After being pushed back into the stands, violence later spilled out in the streets surrounding the football stadium, where “large groups of people on several occasions attacked police throwing flares, bottles, stones and other objects at them”, the statement said.
At least three officers were hospitalised, the statement added, without elaborating on the nature of their injuries.
One police vehicle was also damaged and 51 people were arrested, while firefighters were called to the scene to extinguish several blazes started in nearby dumpsters.
Split’s mayor, Ivica Puljak, strongly condemned the incident, saying there was “no justification for the violence”.

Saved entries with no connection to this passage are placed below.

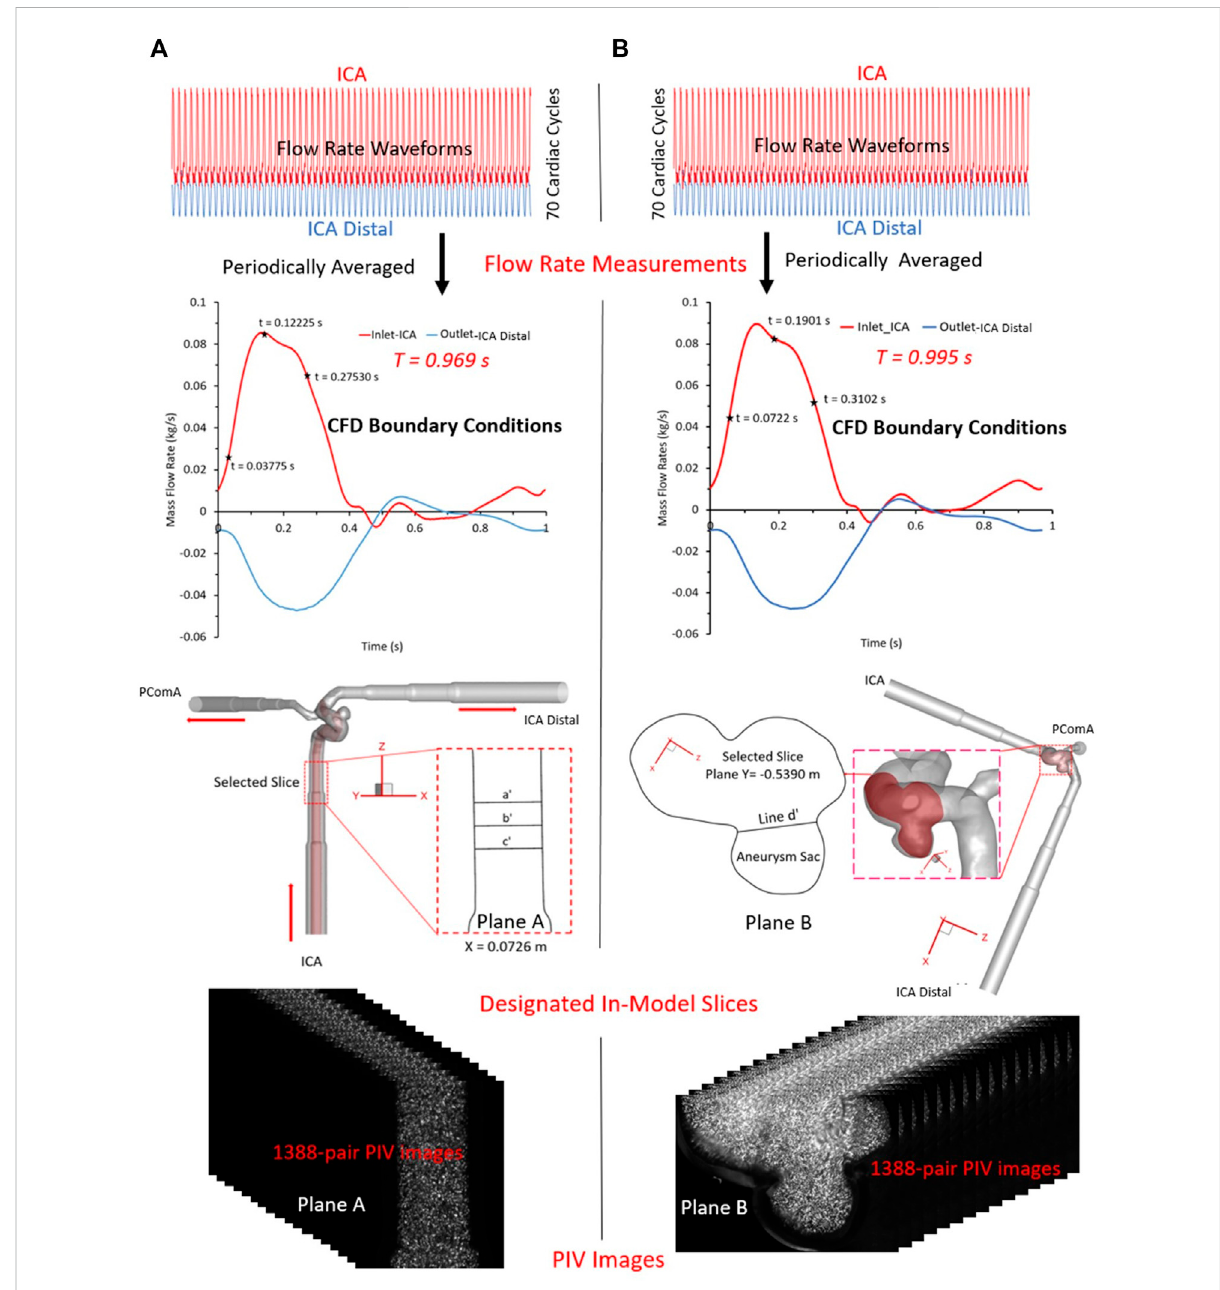
FIGURE 3 PIV measurements in the two selected planes: (A) plane X = 0.0726 m, and (B) plane Y = − 0.5390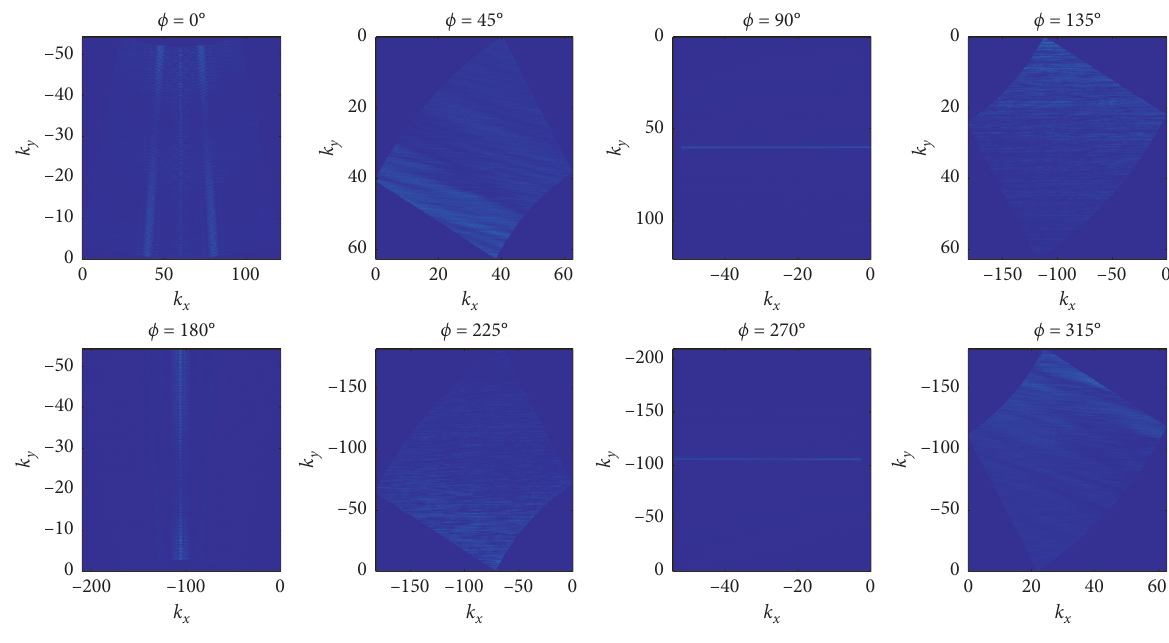
Figure 11: The backward scattering data in k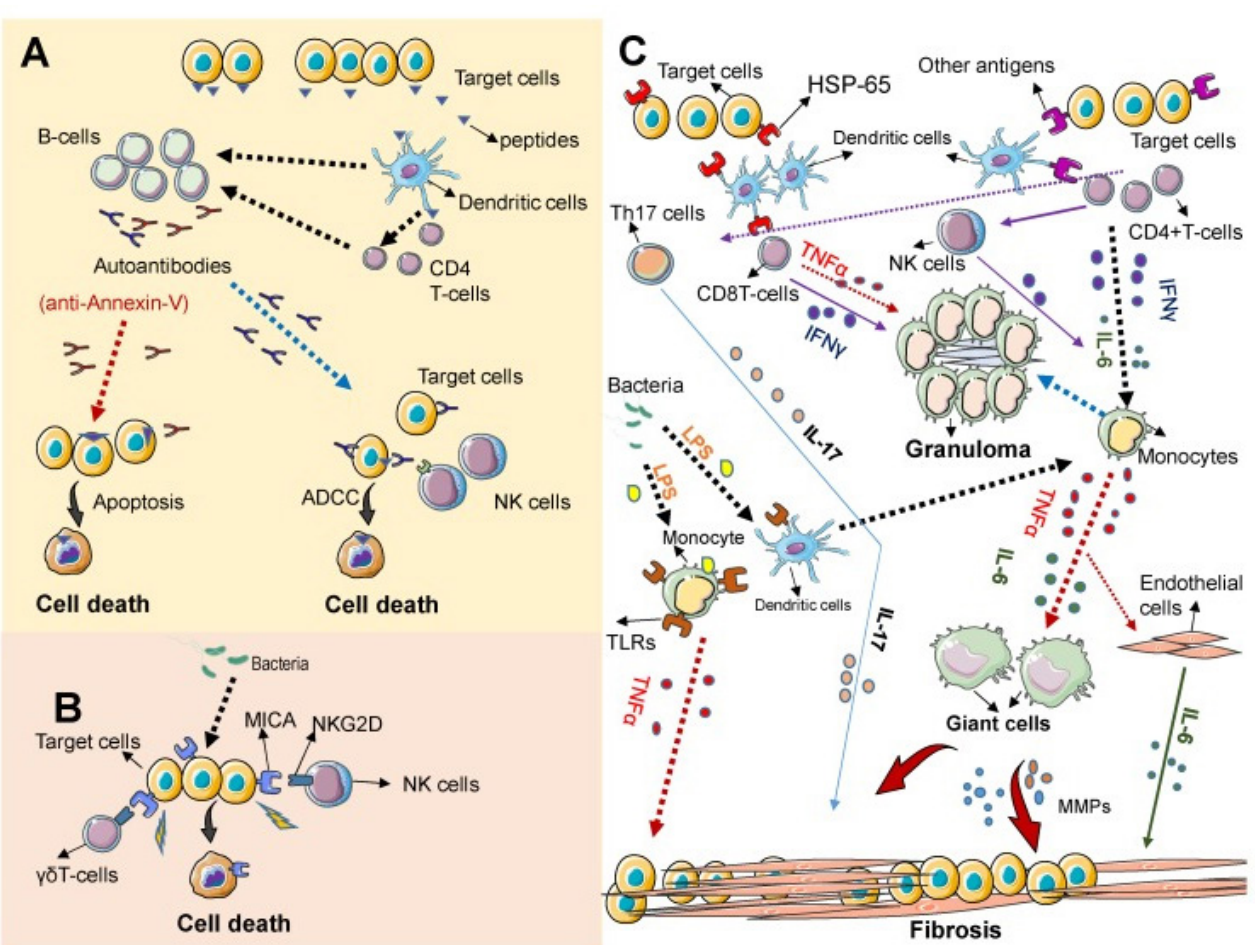
Fig. 2 – Current understanding of the pathogenesis of Takayasu’s arteritis[9]. ADCC=antibody-dependent cellular cytotoxicity; IFN-γ=interferon gamma; IL=interleukin; LPS=lipopolysaccharide; MMPs=matrix metalloproteinases; NK=natural killer; Th=T helper; TLRs=Toll-like receptors; TNFα=tumour necrosis factor alpha.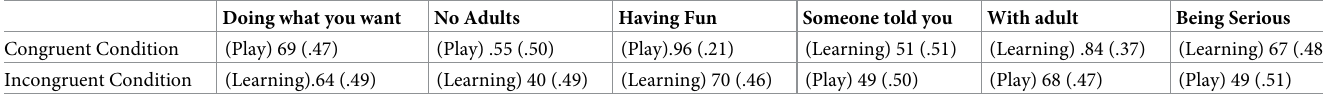
Top parentheses show which question was asked. In the congruent condition, children were asked to provide examples of times they were playing and doing what they wanted, with no adults, and having fun and examples of times they were learning when someone told them what to do, with an adult, and while being serious. In the incongruent condition, they were asked about play when someone told them what to do, with an adult, and while being serious and learning while doing what they wanted, with no adults, and while having fun. Bottom parentheses shows standard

“I am sorry for such unpleasant scenes and I hope we will never see them again in our city,” he wrote on Facebook.
Football is an obsession in Croatia, where the national team finished as the World Cup runner-up in 2018.
Along with several nations across the Balkans, the country has long struggled with hooliganism at matches, with Dinamo Zagreb’s Bad Blue Boys and Hajduk Split’s Torcida among the worst offenders.